Afterwards talk would go on in the drawing-room, or, on warm summer evenings, in the garden—nothing very extensive, but boasting a lawn with an old apple-tree at the further end, and in the borders such flowers and trees as endure London air. Later on, there was almost sure to be some music, to which my father himself was devoted. His daughters sang; a musical friend would be there; Mr. Herbert Spencer, a frequent visitor, was an authority on music. Once only do I recollect any other form of entertainment, and that was an occasion when Sir Henry Irving, then not long established at the Lyceum, was present and recited “Eugene Aram” with great effect.
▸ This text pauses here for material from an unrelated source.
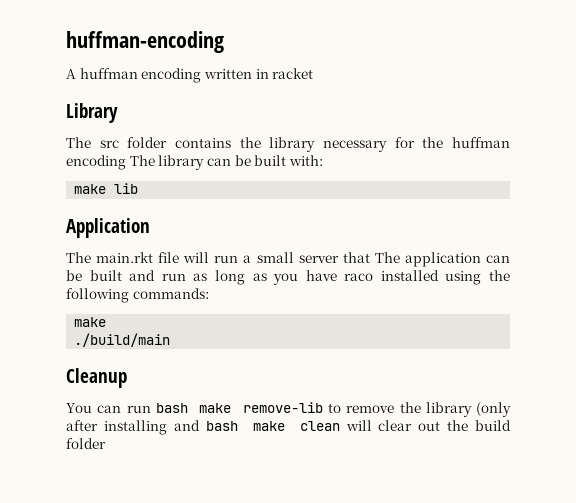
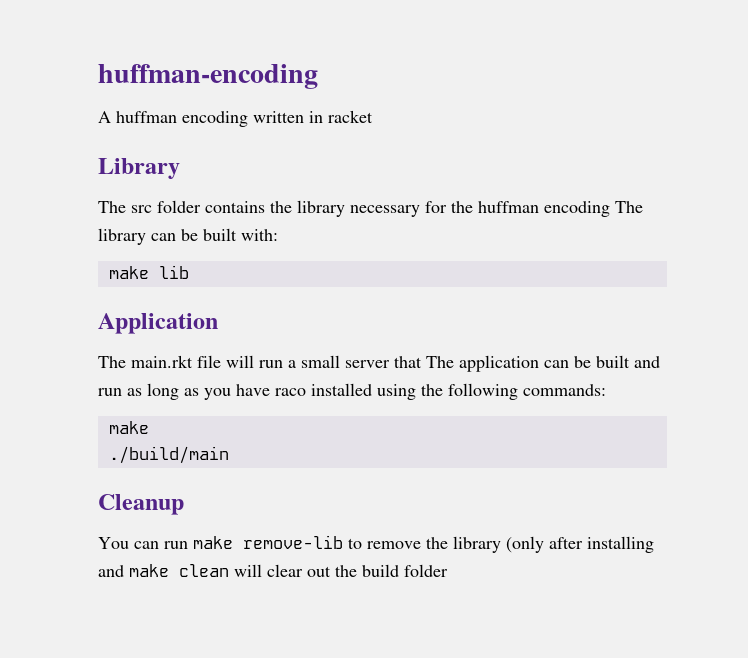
[155,403,188,413] bash -> (188, 545) none
[205,421,238,431] bash -> (124, 571) none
In his “London Letters” Mr. G.W. Smalley has recorded his impressions of these evenings (Another interesting account from the same pen is to be found in the article “Mr. Huxley,” Scribner’s Magazine, October 1895.), at which he was often present:—
There used to be Sunday evening dinners and parties in Marlborough Place, to which people from many other worlds than those of abstract science were bidden; where talk was to be heard of a kind rare in any world. It was scientific at times, but subdued to the necessities of the occasion; speculative, yet kept within such bounds that bishop or archbishop might have listened without offence; political even, and still not commonplace; literary without pretence, and when artistic, free from affectation.
There and elsewhere Mr. Huxley easily took the lead if he cared to, or if challenged. Nobody was more ready in a greater variety of topics, and if they were scientific it was almost always another who introduced them. Unlike some of his comrades of the Royal Society, he was of opinion that man does not live by science alone, and nothing came amiss to him. All his life long he has been in the front of the battle that has raged between science and—not religion, but theology in its more dogmatic form. Even in private the alarm of war is sometimes heard, and Mr. Huxley is not a whit less formidable as a disputant across the table than with pen in hand. Yet an angry man must be very angry indeed before he could be angry with this adversary. He disarmed his enemies with an amiable grace that made defeat endurable if not entirely delightful.
As for his method of handling scientific subjects in conversation:—
He has the same quality, the same luminous style of exposition, with which his printed books have made all readers in America and England familiar. Yet it has more than that. You cannot listen to him without thinking more of the speaker than of his science, more of the solid beautiful nature than of the intellectual gifts, more of his manly simplicity and sincerity than of all his knowledge and his long services.
But his personality left the deepest impression, perhaps, upon those who studied under him and worked with him longest, before taking their place elsewhere in the front ranks of biological science.